BEGIN

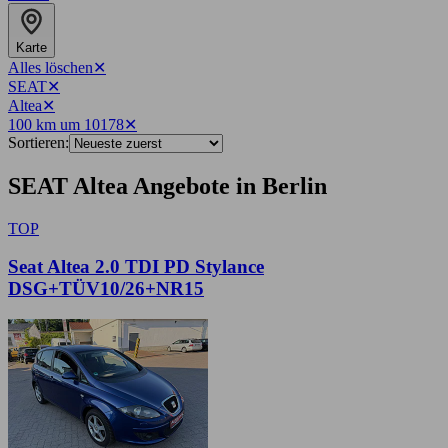
Karte
Alles löschen
✕
SEAT
✕
Altea
✕
100 km um 10178
✕
Sortieren:
SEAT Altea Angebote in Berlin
TOP
Seat Altea 2.0 TDI PD Stylance
DSG+TÜV10/26+NR15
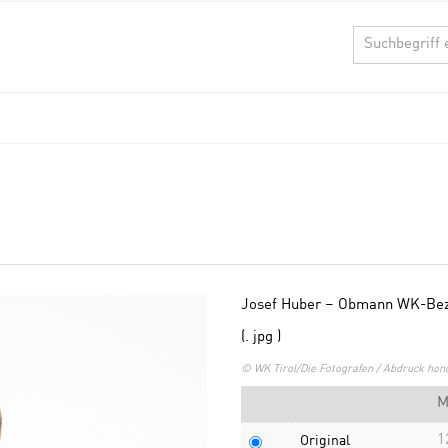
Josef Huber – Obmann WK-Bezi
(. jpg )
© WK Tirol/Die Fotografen / Abdruck hono
M
1
Original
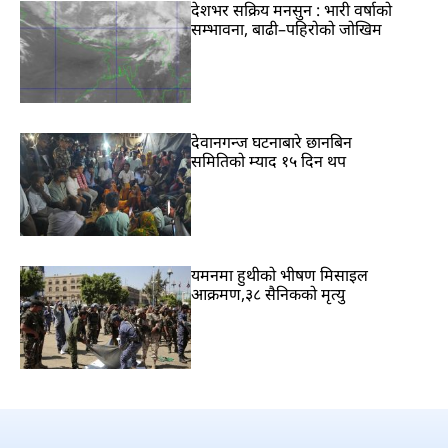
देशभर सक्रिय मनसुन : भारी वर्षाको
सम्भावना, बाढी–पहिरोको जोखिम
देवानगन्ज घटनाबारे छानबिन
समितिको म्याद १५ दिन थप
यमनमा हुथीको भीषण मिसाइल
आक्रमण,३८ सैनिकको मृत्यु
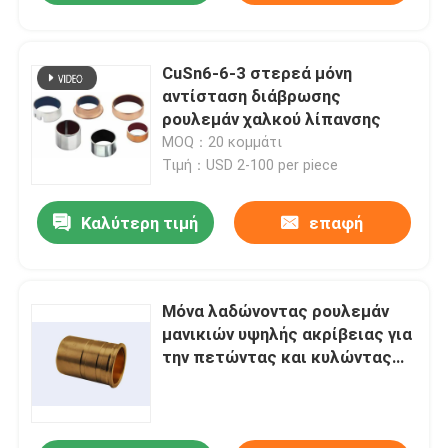
CuSn6-6-3 στερεά μόνη
αντίσταση διάβρωσης
ρουλεμάν χαλκού λίπανσης
MOQ：20 κομμάτι
Τιμή：USD 2-100 per piece
Καλύτερη τιμή
επαφή
Μόνα λαδώνοντας ρουλεμάν
μανικιών υψηλής ακρίβειας για
την πετώντας και κυλώντας
μηχανή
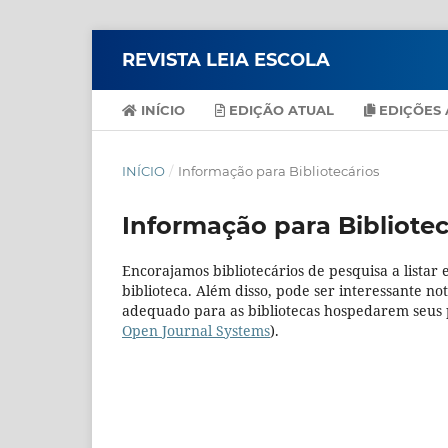
REVISTA LEIA ESCOLA
INÍCIO
EDIÇÃO ATUAL
EDIÇÕES 
INÍCIO
/
Informação para Bibliotecários
Informação para Bibliotec
Encorajamos bibliotecários de pesquisa a listar e
biblioteca. Além disso, pode ser interessante no
adequado para as bibliotecas hospedarem seus p
Open Journal Systems
).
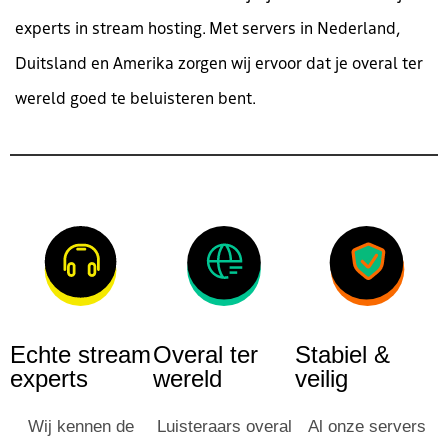
experts in stream hosting. Met servers in Nederland,
Duitsland en Amerika zorgen wij ervoor dat je overal ter
wereld goed te beluisteren bent.
Echte stream
Overal ter
Stabiel &
experts
wereld
veilig
Wij kennen de
Luisteraars overal
Al onze servers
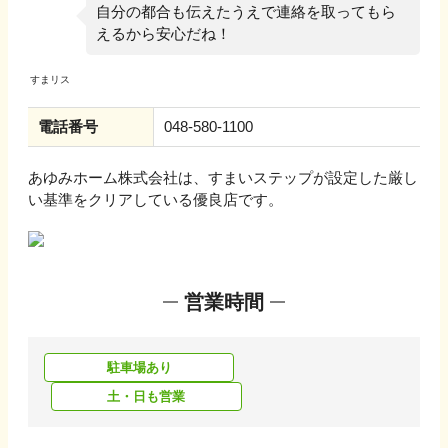
自分の都合も伝えたうえで連絡を取ってもら
えるから安心だね！
電話番号
048-580-1100
あゆみホーム株式会社
は、すまいステップが設定した厳し
い基準をクリアしている優良店です。
営業時間
駐車場あり
土・日も営業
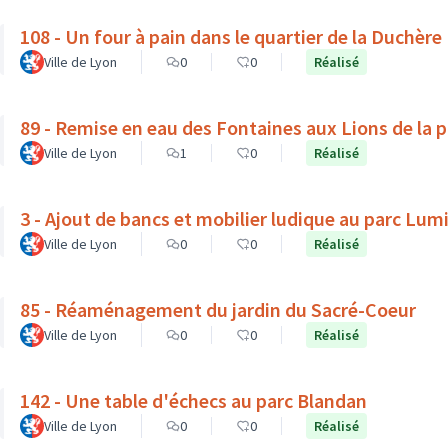
108 - Un four à pain dans le quartier de la Duchère
Ville de Lyon
0
0
Réalisé
89 - Remise en eau des Fontaines aux Lions de la 
Ville de Lyon
1
0
Réalisé
3 - Ajout de bancs et mobilier ludique au parc Lum
Ville de Lyon
0
0
Réalisé
85 - Réaménagement du jardin du Sacré-Coeur
Ville de Lyon
0
0
Réalisé
142 - Une table d'échecs au parc Blandan
Ville de Lyon
0
0
Réalisé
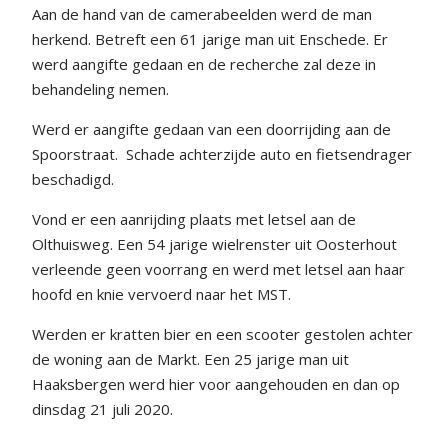
Aan de hand van de camerabeelden werd de man
herkend. Betreft een 61 jarige man uit Enschede. Er
werd aangifte gedaan en de recherche zal deze in
behandeling nemen.
Werd er aangifte gedaan van een doorrijding aan de
Spoorstraat. Schade achterzijde auto en fietsendrager
beschadigd.
Vond er een aanrijding plaats met letsel aan de
Olthuisweg. Een 54 jarige wielrenster uit Oosterhout
verleende geen voorrang en werd met letsel aan haar
hoofd en knie vervoerd naar het MST.
Werden er kratten bier en een scooter gestolen achter
de woning aan de Markt. Een 25 jarige man uit
Haaksbergen werd hier voor aangehouden en dan op
dinsdag 21 juli 2020.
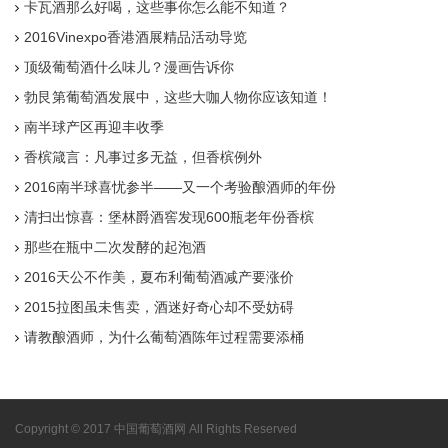
卡瓦酒那么好喝，这些事你怎么能不知道？
2016Vinexpo香港酒展精品活动导览
顶级葡萄酒什么味儿？漫画告诉你
勃艮第葡萄酒发展中，这些大咖人物你应该知道！
南半球产区再迎丰收季
香槟箴言：凡事过多无益，但香槟例外
2016南半球喜忧参半——又一个考验酿酒师的年份
清扫出惊喜：堡林爵酒窖发现600瓶老年份香槟
那些在瓶中二次发酵的起泡酒
2016天公不作美，夏布利葡萄酒减产要涨价
2015拉图虽未售卖，酒迷好奇心却不受妨碍
请教酿酒师，为什么葡萄酒陈年过程需要添桶
Copyright © 2017 中国葡萄酒网 All Rights Reserved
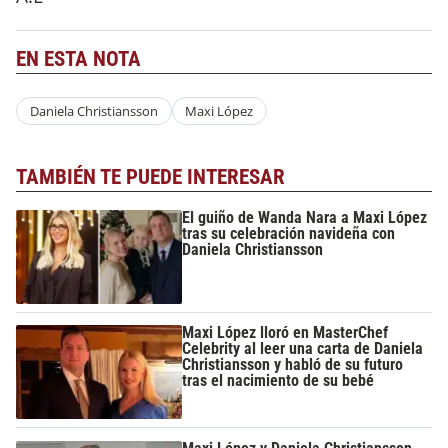
EN ESTA NOTA
Daniela Christiansson
Maxi López
TAMBIÉN TE PUEDE INTERESAR
El guiño de Wanda Nara a Maxi López
tras su celebración navideña con
Daniela Christiansson
Maxi López lloró en MasterChef
Celebrity al leer una carta de Daniela
Christiansson y habló de su futuro
tras el nacimiento de su bebé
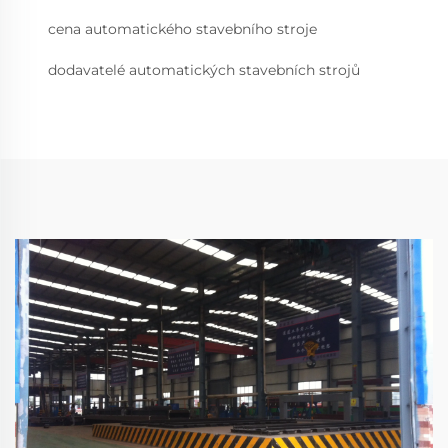
cena automatického stavebního stroje
dodavatelé automatických stavebních strojů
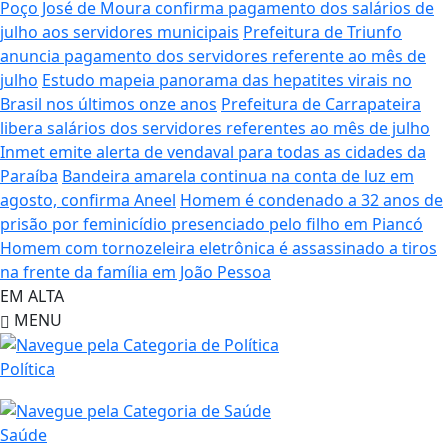
Poço José de Moura confirma pagamento dos salários de
julho aos servidores municipais
Prefeitura de Triunfo
anuncia pagamento dos servidores referente ao mês de
julho
Estudo mapeia panorama das hepatites virais no
Brasil nos últimos onze anos
Prefeitura de Carrapateira
libera salários dos servidores referentes ao mês de julho
Inmet emite alerta de vendaval para todas as cidades da
Paraíba
Bandeira amarela continua na conta de luz em
agosto, confirma Aneel
Homem é condenado a 32 anos de
prisão por feminicídio presenciado pelo filho em Piancó
Homem com tornozeleira eletrônica é assassinado a tiros
na frente da família em João Pessoa
EM ALTA
MENU
Política
Saúde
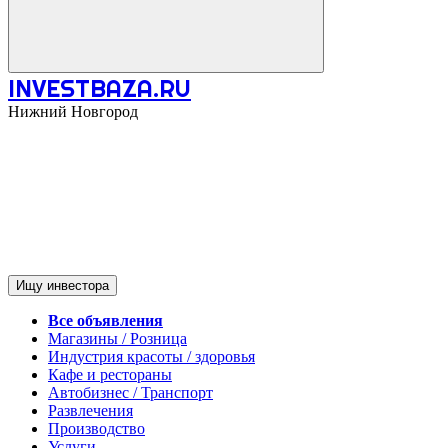
INVESTBAZA.RU
Нижний Новгород
Ищу инвестора
Все объявления
Магазины / Розница
Индустрия красоты / здоровья
Кафе и рестораны
Автобизнес / Транспорт
Развлечения
Производство
Услуги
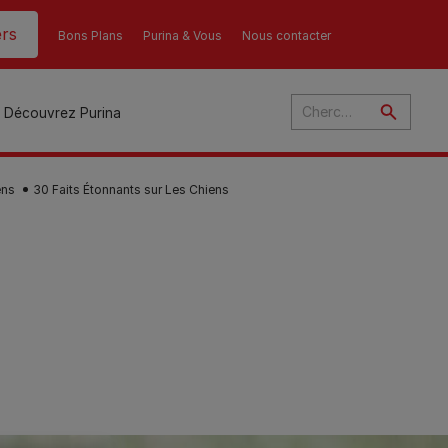
rs
Bons Plans
Purina & Vous
Nous contacter
Découvrez Purina
ens
30 Faits Étonnants sur Les Chiens
és
ant
u
ulte
s
r
son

END

- Your goal
Please give every line from these records as a Markdown table with the columns Row and Line, numbering the lines in order and skipping blank ones. Leave the pictures out of the answer.

- Reply
| Row | Line |
|---|---|
| 1 | Karte |
| 2 | Alles löschen |
| 3 | ✕ |
| 4 | SEAT |
| 5 | ✕ |
| 6 | Altea |
| 7 | ✕ |
| 8 | 100 km um 10178 |
| 9 | ✕ |
| 10 | Sortieren: |
| 11 | SEAT Altea Angebote in Berlin |
| 12 | TOP |
| 13 | Seat Altea 2.0 TDI PD Stylance |
| 14 | DSG+TÜV10/26+NR15 |
| 15 | Josef Huber – Obmann WK-Bezi |
| 16 | (. jpg ) |
| 17 | © WK Tirol/Die Fotografen / Abdruck hono |
| 18 | M |
| 19 | 1 |
| 20 | Original |
| 21 | देशभर सक्रिय मनसुन : भारी वर्षाको |
| 22 | सम्भावना, बाढी–पहिरोको जोखिम |
| 23 | देवानगन्ज घटनाबारे छानबिन |
| 24 | समितिको म्याद १५ दिन थप |
| 25 | यमनमा हुथीको भीषण मिसाइल |
| 26 | आक्रमण,३८ सैनिकको मृत्यु |
| 27 | CuSn6-6-3 στερεά μόνη |
| 28 | αντίσταση διάβρωσης |
| 29 | ρουλεμάν χαλκού λίπανσης |
| 30 | MOQ：20 κομμάτι |
| 31 | Τιμή：USD 2-100 per piece |
| 32 | Καλύτερη τιμή |
| 33 | επαφή |
| 34 | Μόνα λαδώνοντας ρουλεμάν |
| 35 | μανικιών υψηλής ακρίβειας για |
| 36 | την πετώντας και κυλώντας |
| 37 | μηχανή |
| 38 | REVISTA LEIA ESCOLA |
| 39 | INÍCIO |
| 40 | EDIÇÃO ATUAL |
| 41 | EDIÇÕES  |
| 42 | INÍCIO |
| 43 | / |
| 44 | Informação para Bibliotecários |
| 45 | Informação para Bibliotec |
| 46 | Encorajamos bibliotecários de pesquisa a listar e |
| 47 | biblioteca. Além disso, pode ser interessante no |
| 48 | adequado para as bibliotecas hospedarem seus p |
| 49 | Open Journal Systems |
| 50 | ). |
| 51 | experts in stream hosting. Met servers in Nederland, |
| 52 | Duitsland en Amerika zorgen wij ervoor dat je overal ter |
| 53 | wereld goed te beluisteren bent. |
| 54 | Echte stream |
| 55 | Overal ter |
| 56 | Stabiel & |
| 57 | experts |
| 58 | wereld |
| 59 | veilig |
| 60 | Wij kennen de |
| 61 | Luisteraars overal |
| 62 | Al onze servers |
| 63 | 自分の都合も伝えたうえで連絡を取ってもら |
| 64 | えるから安心だね！ |
| 65 | 電話番号 |
| 66 | 048-580-1100 |
| 67 | あゆみホーム株式会社 |
| 68 | は、すまいステップが設定した厳し |
| 69 | い基準をクリアしている優良店です。 |
| 70 | 営業時間 |
| 71 | 駐車場あり |
| 72 | 土・日も営業 |
| 73 | 108 - Un four à pain dans le quartier de la Duchère |
| 74 | Ville de Lyon |
| 75 | 0 |
| 76 | 0 |
| 77 | Réalisé |
| 78 | 89 - Remise en eau des Fontaines aux Lions de la  |
| 79 | Ville de Lyon |
| 80 | 1 |
| 81 | 0 |
| 82 | Réalisé |
| 83 | 3 - Ajout de bancs et mobilier ludique au parc Lum |
| 84 | Ville de Lyon |
| 85 | 0 |
| 86 | 0 |
| 87 | Réalisé |
| 88 | 85 - Réaménagement du jardin du Sacré-Coeur |
| 89 | Ville de Lyon |
| 90 | 0 |
| 91 | 0 |
| 92 | Réalisé |
| 93 | 142 - Une table d'échecs au parc Blandan |
| 94 | Ville de Lyon |
| 95 | 0 |
| 96 | 0 |
| 97 | Réalisé |
| 98 | Aan de hand van de camerabeelden werd de man |
| 99 | herkend. Betreft een 61 jarige man uit Enschede. Er |
| 100 | werd aangifte gedaan en de recherche zal deze in |
| 101 | behandeling nemen. |
| 102 | Werd er aangifte gedaan van een doorrijding aan de |
| 103 | Spoorstraat. Schade achterzijde auto en fietsendrager |
| 104 | beschadigd. |
| 105 | Vond er een aanrijding plaats met letsel aan de |
| 106 | Olthuisweg. Een 54 jarige wielrenster uit Oosterhout |
| 107 | verleende geen voorrang en werd met letsel aan haar |
| 108 | hoofd en knie vervoerd naar het MST. |
| 109 | Werden er kratten bier en een scooter gestolen achter |
| 110 | de woning aan de Markt. Een 25 jarige man uit |
| 111 | Haaksbergen werd hier voor aangehouden en dan op |
| 112 | dinsdag 21 juli 2020. |
| 113 | 卡瓦酒那么好喝，这些事你怎么能不知道？ |
| 114 | 2016Vinexpo香港酒展精品活动导览 |
| 115 | 顶级葡萄酒什么味儿？漫画告诉你 |
| 116 | 勃艮第葡萄酒发展中，这些大咖人物你应该知道！ |
| 117 | 南半球产区再迎丰收季 |
| 118 | 香槟箴言：凡事过多无益，但香槟例外 |
| 119 | 2016南半球喜忧参半——又一个考验酿酒师的年份 |
| 120 | 清扫出惊喜：堡林爵酒窖发现600瓶老年份香槟 |
| 121 | 那些在瓶中二次发酵的起泡酒 |
| 122 | 2016天公不作美，夏布利葡萄酒减产要涨价 |
| 123 | 2015拉图虽未售卖，酒迷好奇心却不受妨碍 |
| 124 | 请教酿酒师，为什么葡萄酒陈年过程需要添桶 |
| 125 | Copyright © 2017 中国葡萄酒网 All Rights Reserved |
| 126 | EN ESTA NOTA |
| 127 | Daniela Christiansson |
| 128 | Maxi López |
| 129 | TAMBIÉN TE PUEDE INTERESAR |
| 130 | El guiño de Wanda Nara a Maxi López |
| 131 | tras su celebración navideña con |
| 132 | Daniela Christiansson |
| 133 | Maxi López lloró en MasterChef |
| 134 | Celebrity al leer una carta de Daniela |
| 135 | Christiansson y habló de su futuro |
| 136 | tras el nacimiento de su bebé |
| 137 | cena automatického stavebního stroje |
| 138 | dodavatelé automatických stavebních strojů |
| 139 | Poço José de Moura confirma pagamento dos salários de |
| 140 | julho aos servidores municipais |
| 141 | Prefeitura de Triunfo |
| 142 | anuncia pagamento dos servidores referente ao mês de |
| 143 | julho |
| 144 | Estudo mapeia panorama das hepatites virais no |
| 145 | Brasil nos últimos onze anos |
| 146 | Prefeitura de Carrapateira |
| 147 | libera salários dos servidores referentes ao mês de julho |
| 148 | Inmet emite alerta de vendaval para todas as cidades da |
| 149 | Paraíba |
| 150 | Bandeira amarela continua na conta de luz em |
| 151 | agosto, confirma Aneel |
| 152 | Homem é condenado a 32 anos de |
| 153 | prisão por feminicídio presenciado pelo filho em Piancó |
| 154 | Homem com tornozeleira eletrônica é assassinado a tiros |
| 155 | na frente da família em João Pessoa |
| 156 | EM ALTA |
| 157 | MENU |
| 158 | Política |
| 159 | Saúde |
| 160 | INVESTBAZA.RU |
| 161 | Нижний Новгород |
| 162 | Ищу инвестора |
| 163 | Все объявления |
| 164 | Магазины / Розница |
| 165 | Индустрия красоты / здоровья |
| 166 | Кафе и рестораны |
| 167 | Автобизнес / Транспорт |
| 168 | Развлечения |
| 169 | Производство |
| 170 | Услуги |
| 171 | rs |
| 172 | Bons Plans |
| 173 | Purina & Vous |
| 174 | Nous contacter |
| 175 | Découvrez Purina |
| 176 | ens |
| 177 | 30 Faits Étonnants sur Les Chiens |
| 178 | és |
| 179 | ant |
| 180 | u |
| 181 | ulte |
| 182 | s |
| 183 | r |
| 184 | son |